Son yıllarda pazar araştırmaları açısından yeni yöntemlerin öne çıktığı görülüyor. Bu süreç, teknolojinin gelişimi ile başlıyor. Teknoloji dünyayı değiştiriyor ve geçmişte araştırma imkanımızın olmadığı şeyleri araştırmamızı sağlıyor. İnternet ve dijital dünya, dış çevre ile etkileşimimizi değiştirdi. Bizler de bu gerçeği araştırarak yeni davranış şekillerini anlamaya çalışıyoruz. Dijital teknoloji, eski yöntemlere göre anketleri çok hızlı yapmamızı ve çok düşük maliyetlerle çalışmamızı sağlıyor. Bilgisayar dünyasındaki büyük gelişimler, gerçek hayata yakın ortamlar yaratmamızı sağlıyor. Bu da bizim paket, fiyat ve satış noktası testlerimizde nasıl sanal bir ortam kurduğumuzu gösteriyor. Teknolojinin değişim ve gelişim süreci; ‘neuroscience’  yani ‘sinirbilim’ araştırmalarının çok daha geniş bir ölçekte kendini tanıtmasına olanak sağlıyor. Bu sayede reklam ve paket testlerinde (brainwave veya eye ball movement) anında etkin bir reaksiyon alabiliyoruz.

2010’da marka değerini yükseltmek ve müşteri memnuniyetini artırmak isteyen markaların ağırlıkla hangi konulara odaklandıkları görülüyor?
Artık kurum ve markalar; reklamlardan, ürün varyantlarından ya da ambalajlardan ziyade marka deneyimi yaratmaya odaklanıyor. Marka deneyiminin birçok kanalda eş zamanlı olarak sağlanması oldukla önemli. Bu, sadece marka deneyimi yaratmakla değil aynı zamanda aktif ilgi yaratmakla da bağlantılı bir durum. Son 10 yıla göz atıldığında, pazarlama aktivitelerinin daha çok eğlenceli olmakla ilgili olduğu, bugün ise daha çok aktif ilgi ile örtüştüğü görülüyor. Farklı bir ifadeyle güncel pazarlama stratejileri, tüketicilerle ilginç ya da eğlenceli bir biçimde iletişim kurmayı değil, onlara bir şeyler yaptırmayı hedefliyor. Son zamanlarda, bu yeni trende örnek olarak İngiltere’deki T Mobile kampanyası, Heineken ve Ikea’nın projeleri verilebilir.
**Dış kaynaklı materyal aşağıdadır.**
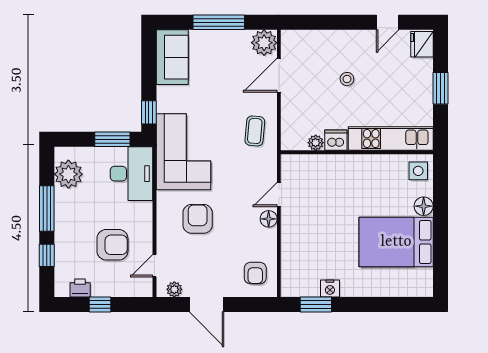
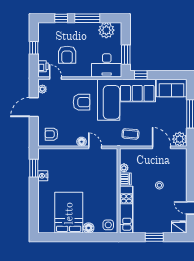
corner sofa: (184, 152) -> (127, 100), width x1.36, depth x1.36
printer: (80, 288) -> (43, 66), moved

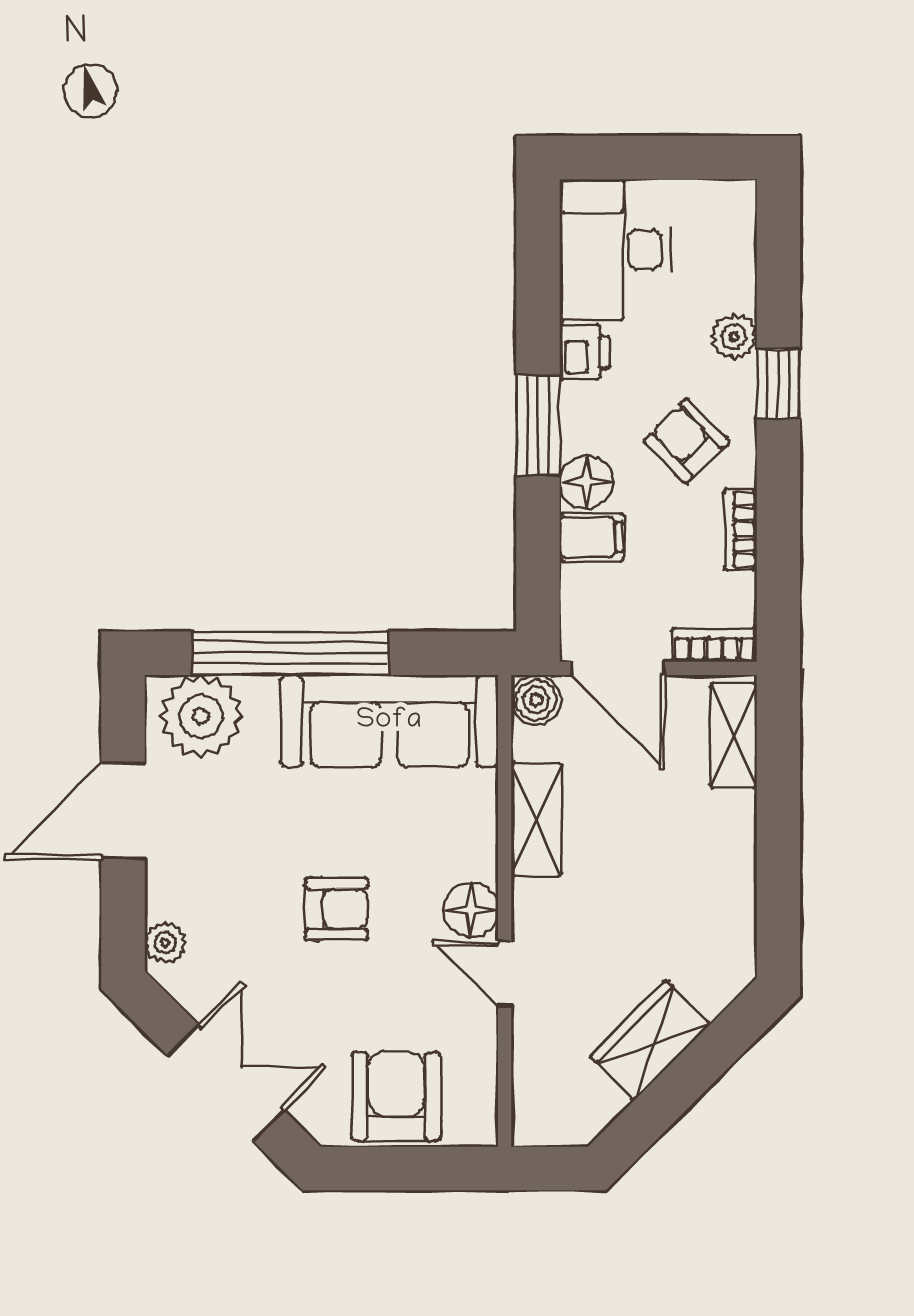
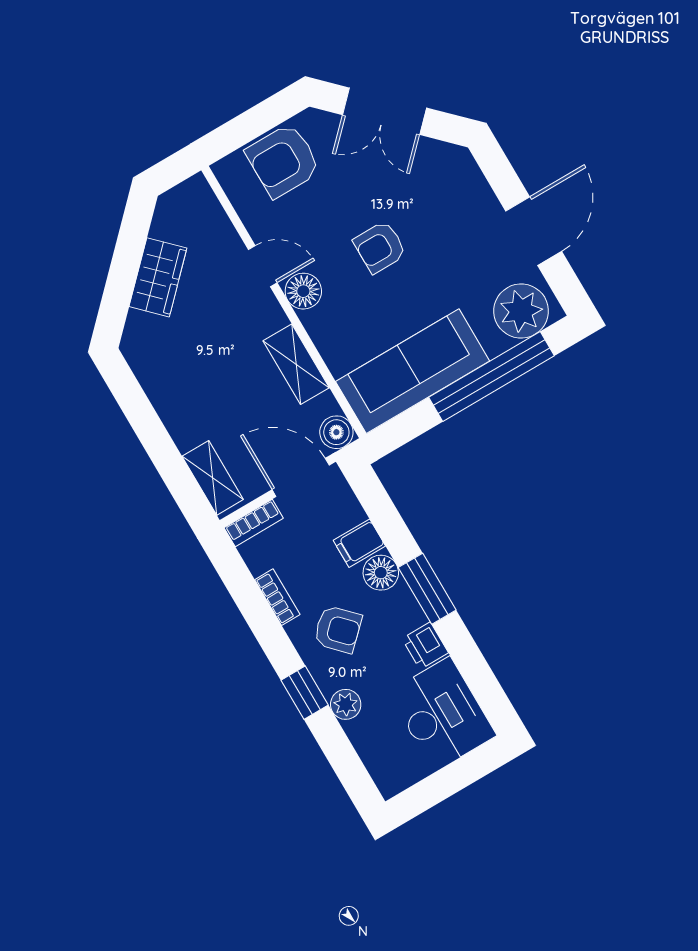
plant: (165, 943) -> (466, 170), removed
armchair: (396, 1096) -> (283, 161), turned 90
Günümüz tüketicisinin öne çıkan özellikleri neler? Global krizin ardından satın alma talepleri ve müşteri beklentilerinde ne gibi değişiklikler oldu?

Global kriz, başlı başına bir pazarlama fenomeniydi. Son iki yılda ekonomik krizin tüketicileri nasıl etkilediğine dair birçok analiz, öngörü ve varsayım yapıldı. Küçük hazlar, eve geri dönüş, çok pahalı olmayan lüks gibi konseptler, kriz döneminde yükselişe geçen trendler olarak dikkat çekse de, bugüne gelindiğinde bu değerlerin hepsinin unutulmuş olduğu görülüyor. Temelde ise dijital dönüşüm trendlerinin aynı kaldığı göze çarpıyor.

Markalar hangi stratejilere yatırım yaparak, hedef kitlesinin kalbini kazanmaya oynuyor?
Markalar, müşterilerini kazanmak için farklı stratejiler geliştiriyor. Örneğin, bütün büyük yatırımcılar, sosyal medyaya yatırım yapıyor. Her marka başarılı olmuyor ama hepsi deniyor. Müşterilerle birlikte kendi değerlerini yaratmaya çalışıyorlar. Bu sadece iletişim ile ilgili bir şey değil.  Süreç, tüm yaratım aşamalarını kapsıyor. Geleneksel iletişim kanalları da kendilerine düşen pastadan pay alıyor, yani ortadan kaybolmuyor. Televizyon çıktığında, radyo ortadan kalktı mı? Sadece rolü değişti.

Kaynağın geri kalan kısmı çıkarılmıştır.